SOURCE EXTRACT -

I completely understand; my first jacket was the Prodigy in Purple w/the skin: Monet's Garden @ Giverny; 
I just got my Kindle for Christmas, and today changed the skin to "Library" and the case to Oberon's DaVinci in Saddle; I love this combo;
waiting for my next change is the beautiful butterfly skin designed by 'cagnes', which I will put on once I order & receive my blue Roof of Heaven by Oberon.
I'm also looking at the gold cover you have in Prodigy, to complement an angel skin I made; 
plus I'm loving the purple patent Icon, and am having a little bit of a hard time justifying another purple cover. 
I'm feeling your pain, but it's just so much fun to accessorize!


----------



## LuckyKelleyK (Dec 13, 2009)

Moosh said:


> Yup, but I haven't got the shipping notice yet. I'm in Aus too so probably won't have it until the end of next week/the week after.
> 
> ETA - I also ordered the Leopard Go! ... yep, I have a problem.


I just ordered the purple patent icon jacket. I am so excited


----------



## bordercollielady (Nov 21, 2008)

I have been very happy with all  my M-edge jackets in the past.. especially because I prefer reading with a jacket folded back and the M-edge's "suede-like inside"  feels so comfortable.  Just ordered the Emerald Green Croc Icon.  Very excited!


----------



## LuckyKelleyK (Dec 13, 2009)

bordercollielady said:


> I have been very happy with all my M-edge jackets in the past.. especially because I prefer reading with a jacket folded back and the M-edge's "suede-like inside" feels so comfortable. Just ordered the Emerald Green Croc Icon. Very excited!


I love the green emerald icon! It would be my second choice. Please post pics when you get it


----------



## Moosh (Dec 22, 2009)

For Kelley...










It's pretty much the same as shown on the website (maybe not as dark). I love mine.

EXTRACTED DATA -
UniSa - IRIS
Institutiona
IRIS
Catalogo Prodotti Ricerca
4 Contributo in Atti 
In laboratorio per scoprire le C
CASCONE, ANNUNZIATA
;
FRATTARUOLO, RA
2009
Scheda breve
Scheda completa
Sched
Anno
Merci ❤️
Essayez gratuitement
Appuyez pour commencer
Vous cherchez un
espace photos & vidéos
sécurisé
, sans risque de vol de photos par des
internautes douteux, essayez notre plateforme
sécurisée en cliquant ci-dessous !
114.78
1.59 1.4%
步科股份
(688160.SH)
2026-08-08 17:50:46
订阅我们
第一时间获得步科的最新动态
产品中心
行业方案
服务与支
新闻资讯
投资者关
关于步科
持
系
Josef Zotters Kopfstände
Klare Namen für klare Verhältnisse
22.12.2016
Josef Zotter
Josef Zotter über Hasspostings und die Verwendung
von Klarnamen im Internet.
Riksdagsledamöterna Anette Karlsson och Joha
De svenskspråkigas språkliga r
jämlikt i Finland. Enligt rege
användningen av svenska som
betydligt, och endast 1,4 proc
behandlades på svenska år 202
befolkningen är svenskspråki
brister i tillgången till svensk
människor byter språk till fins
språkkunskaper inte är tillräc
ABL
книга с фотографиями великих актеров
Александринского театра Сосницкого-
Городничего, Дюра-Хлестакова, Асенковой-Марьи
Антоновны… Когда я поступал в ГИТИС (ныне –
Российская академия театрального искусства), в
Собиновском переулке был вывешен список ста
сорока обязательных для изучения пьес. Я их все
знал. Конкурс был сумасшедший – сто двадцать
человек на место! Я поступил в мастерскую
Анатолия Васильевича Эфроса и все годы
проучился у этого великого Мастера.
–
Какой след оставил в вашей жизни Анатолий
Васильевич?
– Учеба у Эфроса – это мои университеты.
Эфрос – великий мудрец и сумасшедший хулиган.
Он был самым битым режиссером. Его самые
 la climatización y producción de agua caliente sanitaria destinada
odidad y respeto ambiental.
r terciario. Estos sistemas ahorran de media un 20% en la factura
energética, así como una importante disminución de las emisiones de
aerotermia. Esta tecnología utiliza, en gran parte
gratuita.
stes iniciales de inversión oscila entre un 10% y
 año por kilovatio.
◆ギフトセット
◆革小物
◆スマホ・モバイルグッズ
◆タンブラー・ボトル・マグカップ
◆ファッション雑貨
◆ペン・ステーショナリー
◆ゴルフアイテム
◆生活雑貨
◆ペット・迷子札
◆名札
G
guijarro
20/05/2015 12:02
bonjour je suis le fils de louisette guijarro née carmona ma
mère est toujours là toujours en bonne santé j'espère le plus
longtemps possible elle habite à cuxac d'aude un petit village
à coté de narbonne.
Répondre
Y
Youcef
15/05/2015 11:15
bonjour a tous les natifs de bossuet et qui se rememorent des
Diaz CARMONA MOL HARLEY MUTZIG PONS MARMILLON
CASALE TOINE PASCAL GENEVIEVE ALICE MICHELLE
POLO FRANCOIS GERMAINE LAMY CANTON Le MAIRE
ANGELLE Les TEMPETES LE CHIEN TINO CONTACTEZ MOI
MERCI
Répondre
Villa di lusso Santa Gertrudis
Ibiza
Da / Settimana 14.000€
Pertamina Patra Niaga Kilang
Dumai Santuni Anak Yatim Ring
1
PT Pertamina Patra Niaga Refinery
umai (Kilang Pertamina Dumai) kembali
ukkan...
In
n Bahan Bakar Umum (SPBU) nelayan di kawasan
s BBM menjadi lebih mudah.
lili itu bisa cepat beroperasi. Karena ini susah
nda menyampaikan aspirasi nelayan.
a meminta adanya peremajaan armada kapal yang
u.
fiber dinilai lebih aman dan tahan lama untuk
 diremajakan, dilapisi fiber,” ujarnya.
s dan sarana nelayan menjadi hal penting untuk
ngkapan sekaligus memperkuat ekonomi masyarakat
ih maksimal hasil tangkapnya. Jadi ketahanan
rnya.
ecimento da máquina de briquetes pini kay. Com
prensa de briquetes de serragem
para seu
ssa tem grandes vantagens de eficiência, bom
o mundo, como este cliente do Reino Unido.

EXERCISES TO COMPLETE -
1. Name each user who heads a post in the forum thread, listing each name once.
2. Write out the passage of the forum thread that opens with the words containing "I have been very happy with all  my" and closes with "Icon. Very excited!".

ANSWERS GIVEN -
1. LuckyKelleyK, bordercollielady, Moosh

2.
I have been very happy with all  my M-edge jackets in the past.. especially because I prefer reading with a jacket folded back and the M-edge's "suede-like inside"  feels so comfortable.  Just ordered the Emerald Green Croc Icon.  Very excited!


----------



## LuckyKelleyK (Dec 13, 2009)

bordercollielady said:


> I have been very happy with all my M-edge jackets in the past.. especially because I prefer reading with a jacket folded back and the M-edge's "suede-like inside" feels so comfortable. Just ordered the Emerald Green Croc Icon. Very excited!